Prospective landlords can also look into certain grants aimed at preserving affordable housing, depending on their location.
For example, in November, the city of Detroit announced a new grant program to help landlords make repairs to duplexes. The $2.3 million Detroit Duplex Repair Program targets landlords of small-scale properties. It can pay the owners up to $15,000 per unit or $45,000 per structure for renovations.
Generally, Venustus said new landlords should plan to have 1% of the total property value set aside each year. They will need it for maintenance and repair costs that could arise.
“(Think of an expense) that isn’t covered by insurance, like you need a new furnace…and you suddenly have a huge bill,” she said.
She added that individuals sometimes don’t consider rental income. Utilities and other overhead costs can be a major factor in when they are without a renter.
Consider the Legal Implications
Chavis strongly recommends that new and prospective landlords assess the legal and tax implications of their ventures.

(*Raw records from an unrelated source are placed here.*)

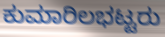
ಕುಮಾರಿಲಭಟ್ಟರು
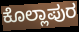
ಕೊಲ್ಲಾಪುರ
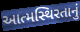
આત્મસ્થિરતાનું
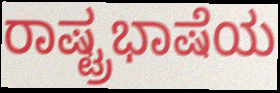
ರಾಷ್ಟ್ರಭಾಷೆಯ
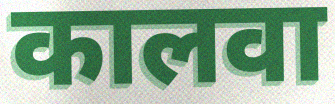
कालवा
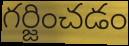
గర్జించడం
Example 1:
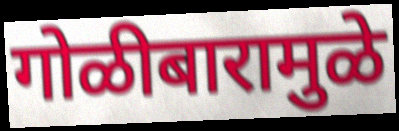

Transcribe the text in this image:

गोळीबारामुळे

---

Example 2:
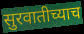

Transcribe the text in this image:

सुरवातीच्याच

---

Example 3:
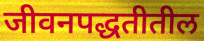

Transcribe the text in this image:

जीवनपद्धतीतील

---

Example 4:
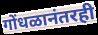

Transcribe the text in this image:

गोंधळानंतरही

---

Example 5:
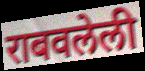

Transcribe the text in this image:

राबवलेली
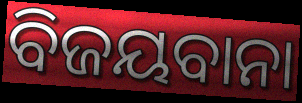
ବିଜୟବାନା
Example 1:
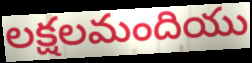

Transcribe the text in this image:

లక్షలమందియు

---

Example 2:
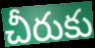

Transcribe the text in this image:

చీరుకు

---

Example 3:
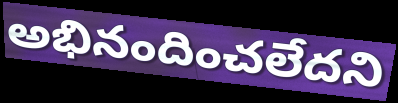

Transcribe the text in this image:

అభినందించలేదని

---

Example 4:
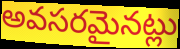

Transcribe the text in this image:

అవసరమైనట్లు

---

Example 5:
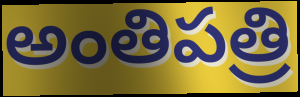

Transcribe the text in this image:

అంతిపత్రి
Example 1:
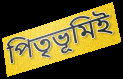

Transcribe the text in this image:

পিতৃভূমিই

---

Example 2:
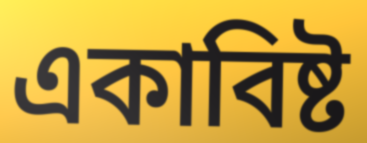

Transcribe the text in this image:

একাবিষ্ট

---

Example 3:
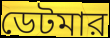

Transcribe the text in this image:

ডেটমার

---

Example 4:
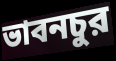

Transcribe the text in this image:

ভাবনচুর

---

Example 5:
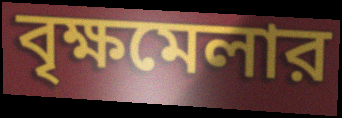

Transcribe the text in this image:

বৃক্ষমেলার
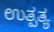
ಉತ್ಪತ್ಯ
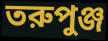
তরুপুঞ্জ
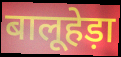
बालूहेड़ा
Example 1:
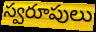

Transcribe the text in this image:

స్వరూపులు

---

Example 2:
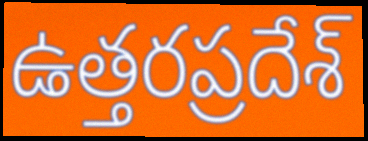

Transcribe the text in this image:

ఉత్తరప్రదేశ్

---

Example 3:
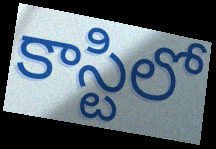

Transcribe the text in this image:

కాస్టిలో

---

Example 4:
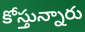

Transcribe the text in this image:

కోస్తున్నారు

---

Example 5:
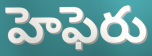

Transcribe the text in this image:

హెఫెరు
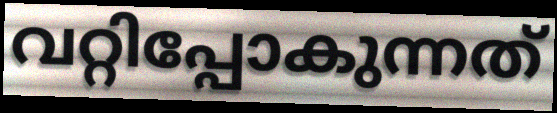
വറ്റിപ്പോകുന്നത്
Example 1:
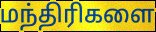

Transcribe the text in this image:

மந்திரிகளை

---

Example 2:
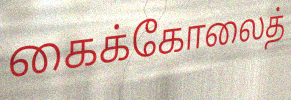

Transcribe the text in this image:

கைக்கோலைத்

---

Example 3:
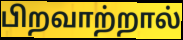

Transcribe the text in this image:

பிறவாற்றால்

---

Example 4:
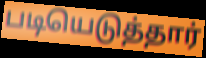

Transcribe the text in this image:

படியெடுத்தார்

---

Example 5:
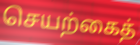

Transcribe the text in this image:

செயற்கைத்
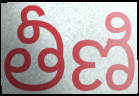
తీణి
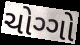
ચોગ્ગો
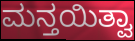
ಮನ್ತಯಿತ್ವಾ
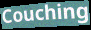
Couching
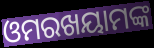
ଓମରଖୟାମଙ୍କ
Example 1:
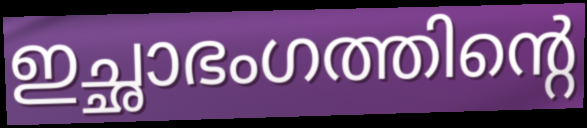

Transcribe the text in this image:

ഇച്ഛാഭംഗത്തിന്റെ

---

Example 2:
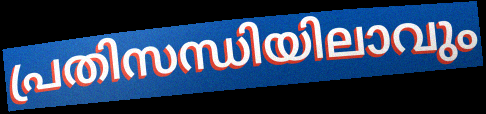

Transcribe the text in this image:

For instance, popular short-term rental platforms like Airbnb and Vrbo can be more profitable than a standard rental agreement. However, that income could also be more variable, particularly during certain seasons or during fluctuations in the economy, Chavis said.
“Also, depending on the neighborhood you live in, there could be a lot of local restrictions with doing short-term rentals, like Airbnb. There could be a lot of scrutiny,” he added.

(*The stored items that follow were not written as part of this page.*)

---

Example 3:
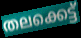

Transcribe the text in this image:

തലക്കെട്ട്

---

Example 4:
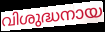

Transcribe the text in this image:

വിശുദ്ധനായ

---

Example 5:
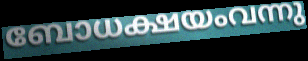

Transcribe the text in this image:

ബോധക്ഷയംവന്നു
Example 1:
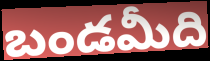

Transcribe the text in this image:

బండమీది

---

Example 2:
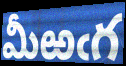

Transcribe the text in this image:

మీఱఁగ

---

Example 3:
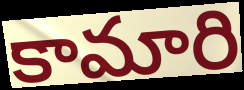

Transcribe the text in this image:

కామారి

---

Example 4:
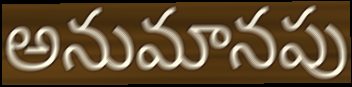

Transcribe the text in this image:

అనుమానపు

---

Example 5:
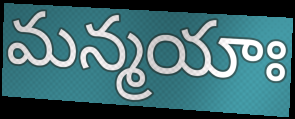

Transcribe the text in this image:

మన్మయాః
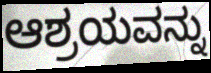
ಆಶ್ರಯವನ್ನು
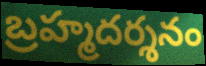
బ్రహ్మదర్శనం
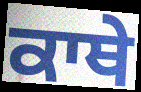
ਕਾਥੇ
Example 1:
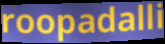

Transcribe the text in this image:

roopadalli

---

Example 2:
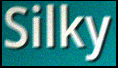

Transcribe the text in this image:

Silky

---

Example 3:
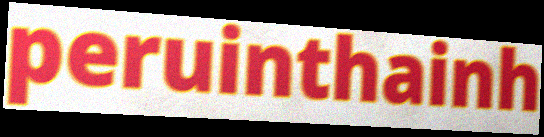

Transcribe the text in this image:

peruinthainh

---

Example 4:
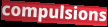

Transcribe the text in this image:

compulsions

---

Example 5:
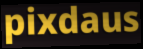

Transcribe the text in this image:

pixdaus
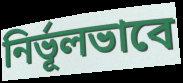
নির্ভূলভাবে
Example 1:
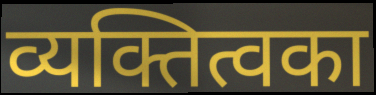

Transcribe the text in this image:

व्यक्तित्वका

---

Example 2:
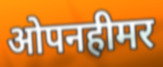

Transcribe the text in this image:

ओपनहीमर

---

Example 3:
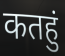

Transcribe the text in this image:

कतहुं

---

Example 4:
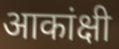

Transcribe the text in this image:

आकांक्षी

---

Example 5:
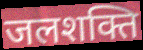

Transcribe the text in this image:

जलशक्ति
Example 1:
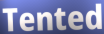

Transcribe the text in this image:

Tented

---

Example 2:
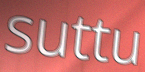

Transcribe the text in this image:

suttu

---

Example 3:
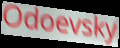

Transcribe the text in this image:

Odoevsky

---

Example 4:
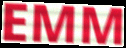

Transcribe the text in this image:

EMM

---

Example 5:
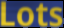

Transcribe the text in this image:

Lots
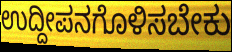
ಉದ್ದೀಪನಗೊಳಿಸಬೇಕು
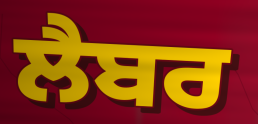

Cities and local governments often go through a cycle of tightening then loosening short-term rental restrictions. If you’re looking to be a landlord, you should keep a close eye on them. A citywide ban on short-term rentals is not unheard of. In fact, in June, Barcelona officials announced that the city is planning to ban short-term rentals by 2029, in an attempt to address its growing housing crisis.
Understand the Tax Consequences
In the U.S., cities like Irvine, California, and New York City have similar restrictions for short-term rentals in recent years. The cities hope to ease soaring rents.

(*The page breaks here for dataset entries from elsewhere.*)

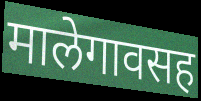
मालेगावसह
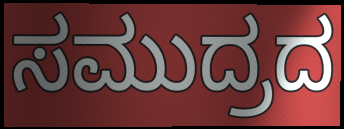
ಸಮುದ್ರದ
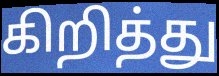
கிறித்து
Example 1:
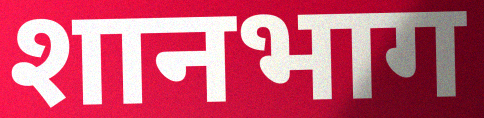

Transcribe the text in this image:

शानभाग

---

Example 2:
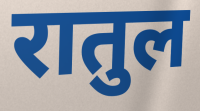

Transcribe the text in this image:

रातुल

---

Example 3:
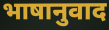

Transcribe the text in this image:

भाषानुवाद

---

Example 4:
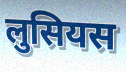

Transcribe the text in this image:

लुसियस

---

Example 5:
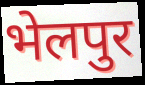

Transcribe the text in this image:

भेलपुर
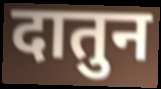
दातुन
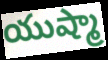
యుష్మా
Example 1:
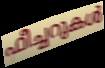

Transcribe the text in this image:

ഫീച്ചറുകൾ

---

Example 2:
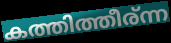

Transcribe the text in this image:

കത്തിത്തീര്ന്ന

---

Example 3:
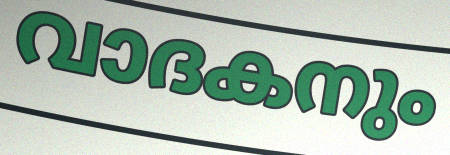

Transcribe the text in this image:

വാദകനും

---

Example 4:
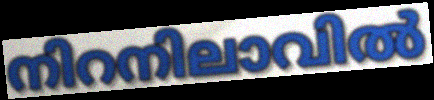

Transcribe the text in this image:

നിറനിലാവിൽ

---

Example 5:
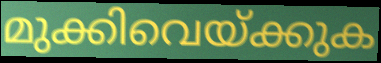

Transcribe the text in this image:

മുക്കിവെയ്ക്കുക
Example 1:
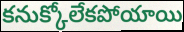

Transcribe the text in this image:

కనుక్కోలేకపోయాయి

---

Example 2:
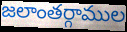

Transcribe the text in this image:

జలాంతర్గాముల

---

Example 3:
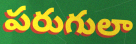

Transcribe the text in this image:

పరుగులా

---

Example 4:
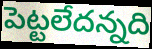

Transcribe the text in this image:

పెట్టలేదన్నది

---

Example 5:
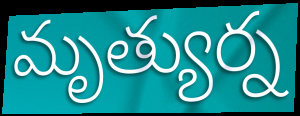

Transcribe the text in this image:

మృత్యుర్న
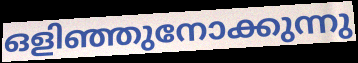
ഒളിഞ്ഞുനോക്കുന്നു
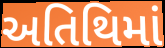
અતિથિમાં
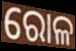
ରୋଳ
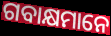
ଗବାକ୍ଷମାନେ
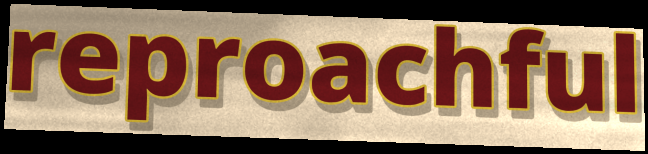
reproachful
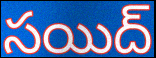
సయిద్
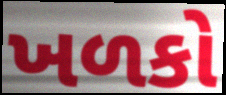
ખળકો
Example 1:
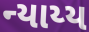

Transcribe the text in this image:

ન્યાય્ય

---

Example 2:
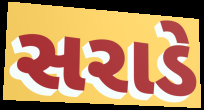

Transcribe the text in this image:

સરાડે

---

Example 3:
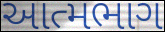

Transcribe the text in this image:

આત્મભાગ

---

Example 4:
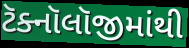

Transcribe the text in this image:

ટૅક્નૉલૉજીમાંથી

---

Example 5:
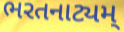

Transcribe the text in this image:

ભરતનાટ્યમ્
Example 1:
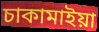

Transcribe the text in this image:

চাকামাইয়া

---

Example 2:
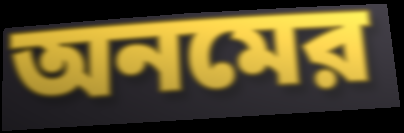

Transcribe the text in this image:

Chavis also noted that individuals need to “fully understand all tax implications of what they are doing, and do proper tax filing and reporting,” for rental properties.
He shared an example, that: “If you were primarily living in a property and you’re now renting it, that could have an impact if you sell the property down the road.”
“It may impact your capital gains exclusion. If you’re selling a property and you lived in it two out of the last five years as your primary residence, then you may be eligible for $250,000 in capital gains tax exclusions on the sale as a single person, or eligible for $500,000 as a couple,” he explained.
“Speak with a real estate tax expert or CPA about all the tax implications of what you’re trying to do with your property,” Chavis said.